The ITSSD's principal policy calls for positive sustainable development, which, it argues, has a general capacity to create well-being for present and future generations (Axelrod, 2004). This sustainable development is positive in that it eschews regulation "devoid of scientific and economic benchmarks" and "disguised trade barriers premised solely on cultural preferences" in favor of strongly protected property rights, free market (neoliberal) economics, decentralization, economic growth, and local, regional, or national (rather than supranational) institutions encouraging individual initiative. The ITSSD contends that regulations and standards must be developed "based on empirical science and economic cost-benefit analysis" under public scrutiny and free of the dominating influence of scientific fashion or sociopolitical ideology.

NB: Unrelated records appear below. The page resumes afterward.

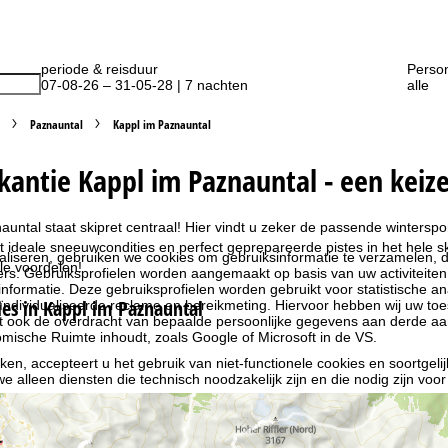
periode & reisduur
Perso
07-08-26 – 31-05-28 | 7 nachten
alle
Paznauntal
Kappl im Paznauntal
kantie Kappl im Paznauntal - een keize
auntal staat skipret centraal! Hier vindt u zeker de passende wintersp
ideale sneeuwcondities en perfect geprepareerde pistes in het hele ski
liseren, gebruiken we cookies om gebruiksinformatie te verzamelen, d
le voordelen!
rs. Gebruiksprofielen worden aangemaakt op basis van uw activiteite
formatie. Deze gebruiksprofielen worden gebruikt voor statistische ana
s in Kappl im Paznauntal
ndividualiseerde reclame en bereikmeting. Hiervoor hebben wij uw to
at ook de overdracht van bepaalde persoonlijke gegevens aan derde aa
ische Ruimte inhoudt, zoals Google of Microsoft in de VS.
kken, accepteert u het gebruik van niet-functionele cookies en soortgeli
we alleen diensten die technisch noodzakelijk zijn en die nodig zijn voor
ebruik van cookies en de mogelijkheid om uw instellingen te wijzigen, v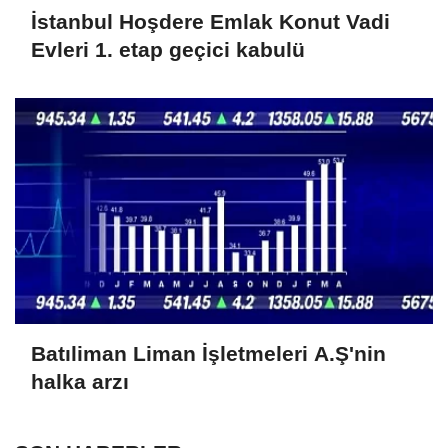
İstanbul Hoşdere Emlak Konut Vadi
Evleri 1. etap geçici kabulü
Batıliman Liman İşletmeleri A.Ş'nin
halka arzı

Informing its stance on climate change, ITSSD relies on the arguments of global warming critics, including (according to ITSSD) "established scientists." Most prominently cited is British businessman, politician, and inventor Christopher Monckton, who argues that global warming derives from natural cycles and is misrepresented by the scientific community. In the white paper "Europe's Warnings on Climate Change Belie More Nuanced Concerns" (2007), ITSSD president Lawrence A. Kogan accuses leaders of sidestepping what he portrays as the ongoing scientific debate. This debate concerns the extent to which certain human activities can be shown to cause measurable global warming or merely to correlate with a barely observable rise in global temperatures that may or may not prove to be cyclical in nature. The failure of European leaders to discuss this issue in the ITSSD's eyes suggests a nuanced effort to base intergovernmental regulatory policy on popularly fanned fears about largely hypothetical, unpredictable or unknowable future natural and anthropogenic hazards that have not yet been shown to pose direct ascertainable risks to human health or the environment.
References
1. Axelrod, Regina S., David Leonard Downie, and Norman J. Vig, eds. The Global Environment: Institutions, Law, and Policy. 2d ed. Washington, D.C.: CQ Press, 2004.
2. Botterill, Linda C., and Melanie Fisher, eds. Beyond Drought: People, Policy, and Perspectives. Collingwood, Vic.: CSIRO, 2003.